But it’s not long until Yudhra is involved in a street fight so brutal that it buys him nearly a year in prison. Nikhat is off to further study in Portugal, so that’s the end of that, until Rehman offers Yudhra an undercover job to bring down the drug dealers that killed his parents and their entire criminal network. Yudhra accepts with enthusiasm and immediately establishes his prison reputation with some disgusting and frankly racist violence.

**TASKS AND EXERCISES**
**A)** According to the plot summary, why does Yudhra end up spending nearly a year in prison? Answer in one to three sentences.
**B)** Summarize the plot summary in two sentences.
**C)** Quote the stretch of the plot summary from "But it’s not" through "frankly racist violence.".
The records are separate material, unrelated to the plot summary.

(Saved data entries)
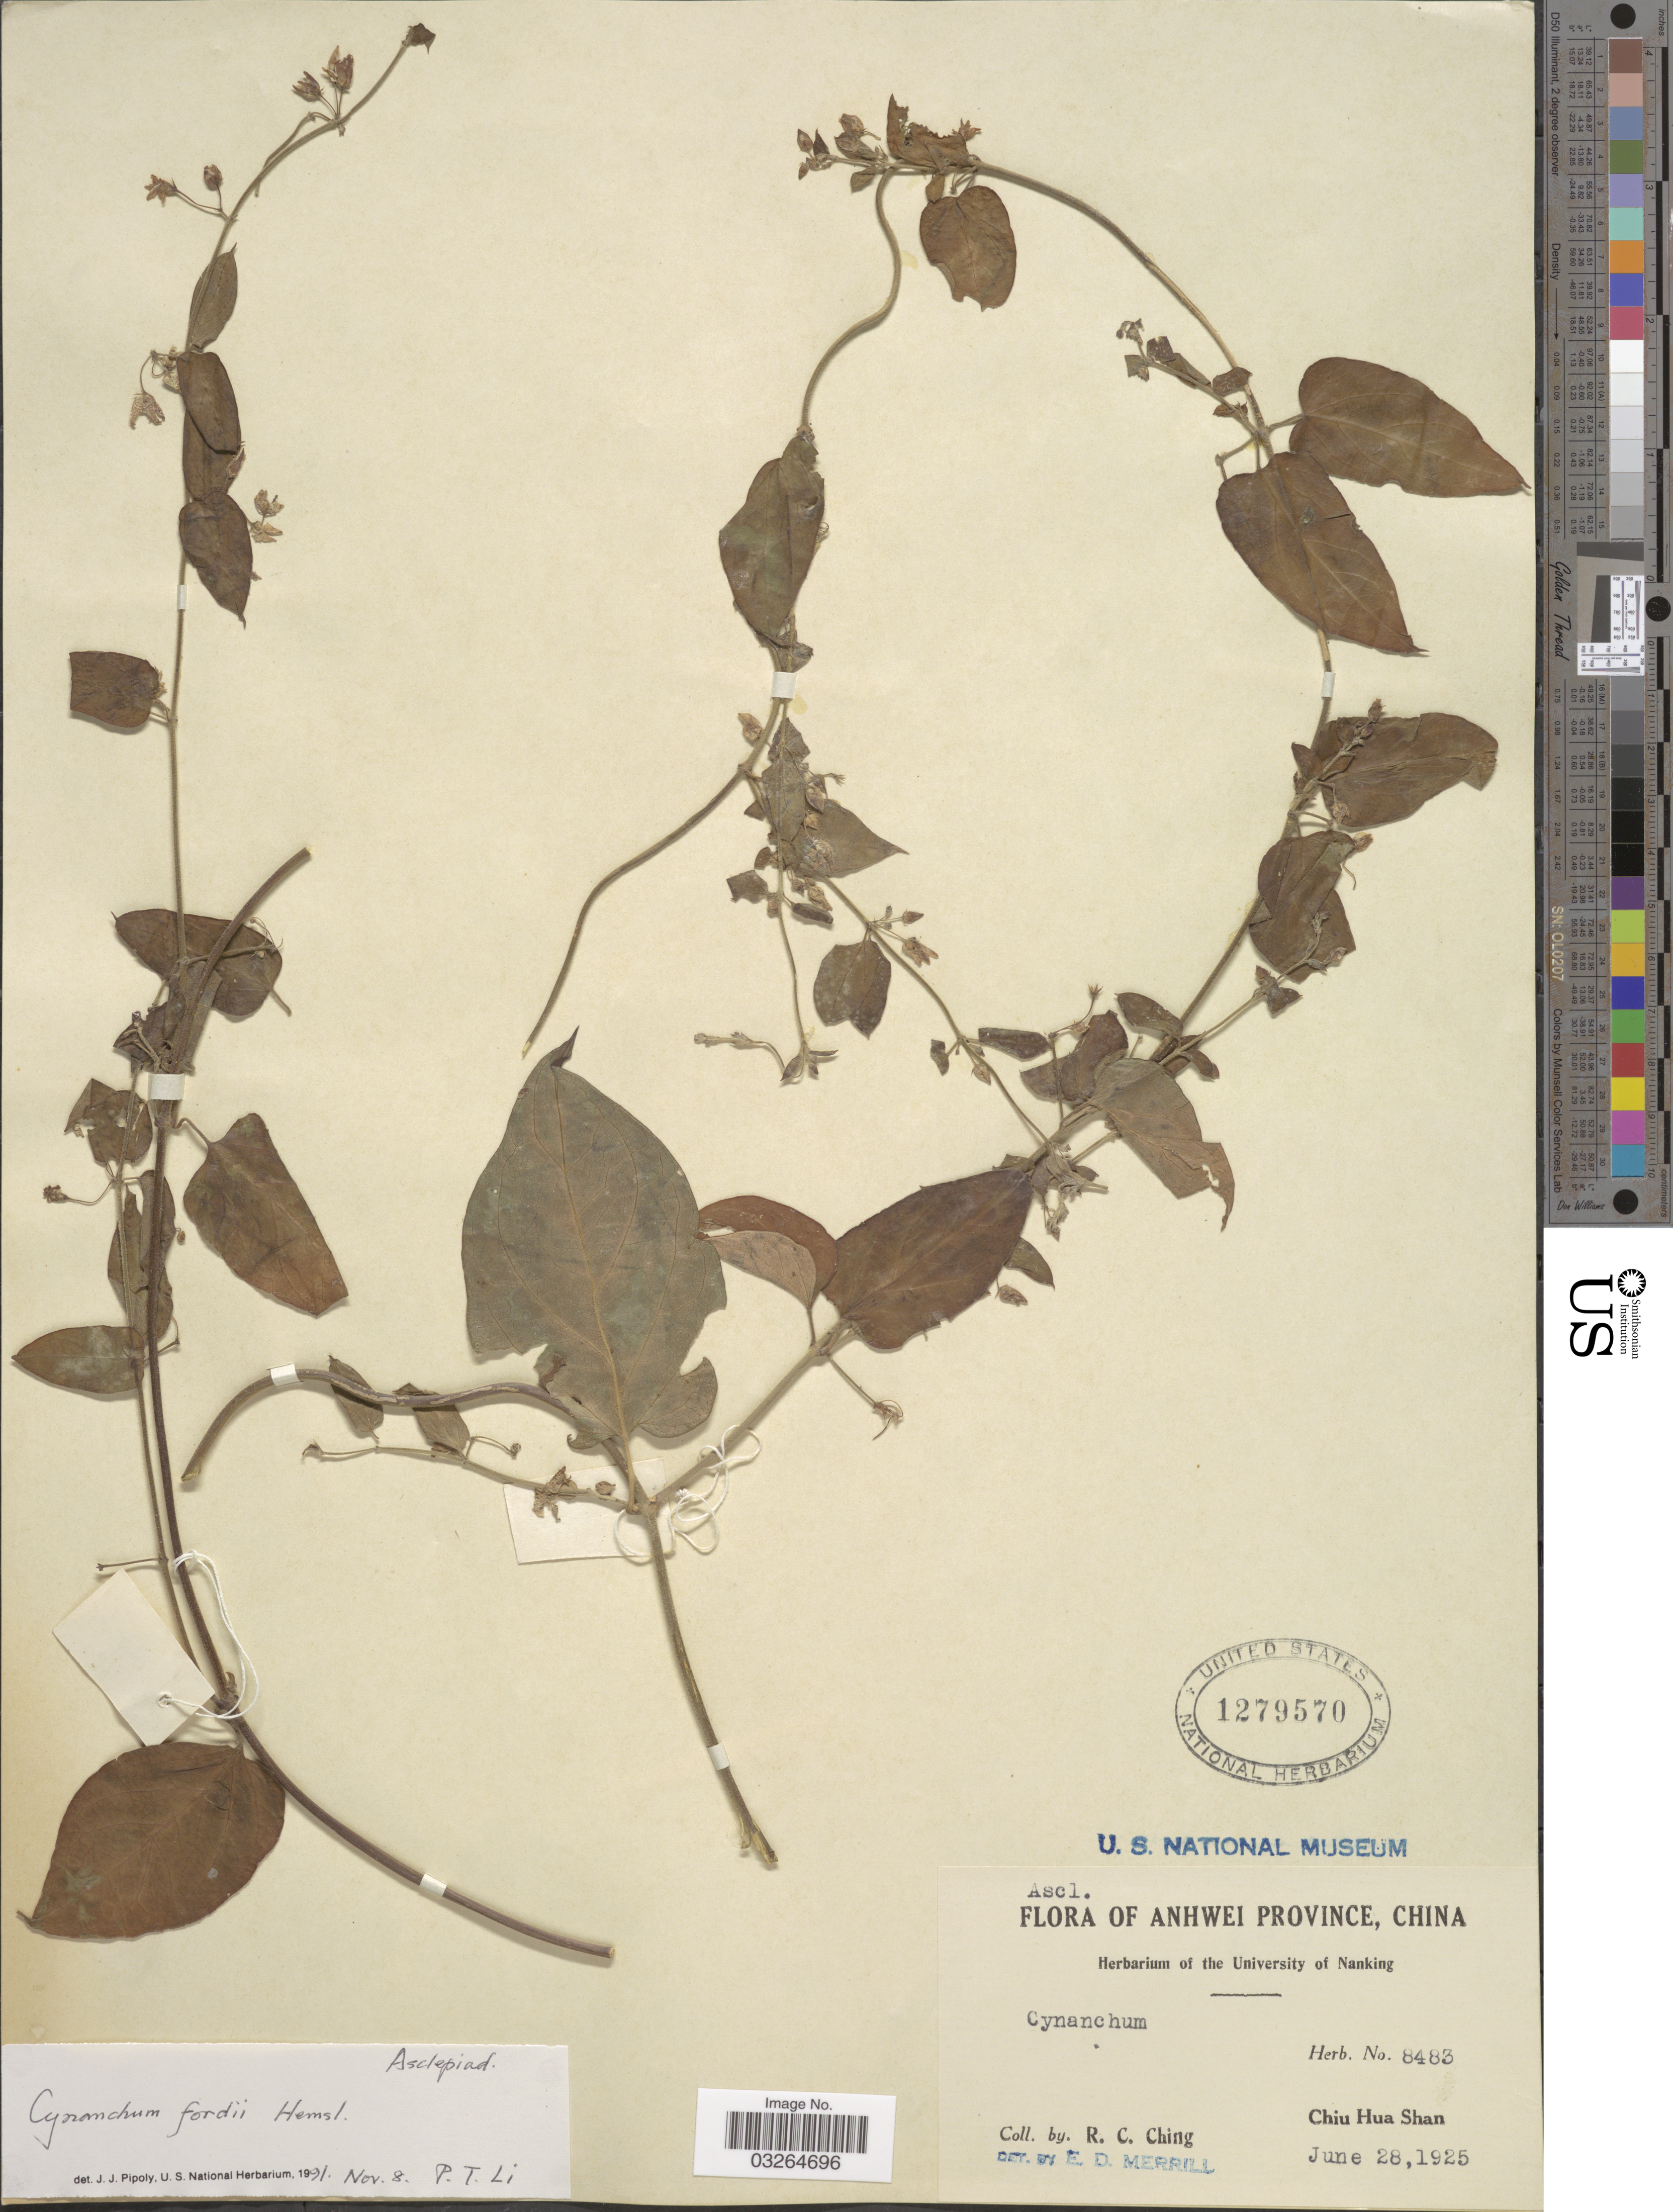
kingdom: Plantae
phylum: Tracheophyta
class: Magnoliopsida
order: Gentianales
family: Apocynaceae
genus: Cynanchum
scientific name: Cynanchum fordii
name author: Hemsl.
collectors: R. C. Ching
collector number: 8483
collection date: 1925-06-28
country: China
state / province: Anhui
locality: Anhwei Province. Chiu Hua Shan.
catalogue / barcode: US 1279570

**ANSWERS PER TASK**
**A)** Yudhra spends nearly a year in prison because he becomes involved in a street fight so brutal that it earns him that sentence.

**B)** Yudhra lands in prison for nearly a year after a brutal street fight, while Nikhat leaves for further study in Portugal. Rehman offers him an undercover job to bring down the drug dealers who killed his parents and their criminal network, and Yudhra eagerly accepts and establishes his prison reputation through violence.

**C)**
But it’s not long until Yudhra is involved in a street fight so brutal that it buys him nearly a year in prison. Nikhat is off to further study in Portugal, so that’s the end of that, until Rehman offers Yudhra an undercover job to bring down the drug dealers that killed his parents and their entire criminal network. Yudhra accepts with enthusiasm and immediately establishes his prison reputation with some disgusting and frankly racist violence.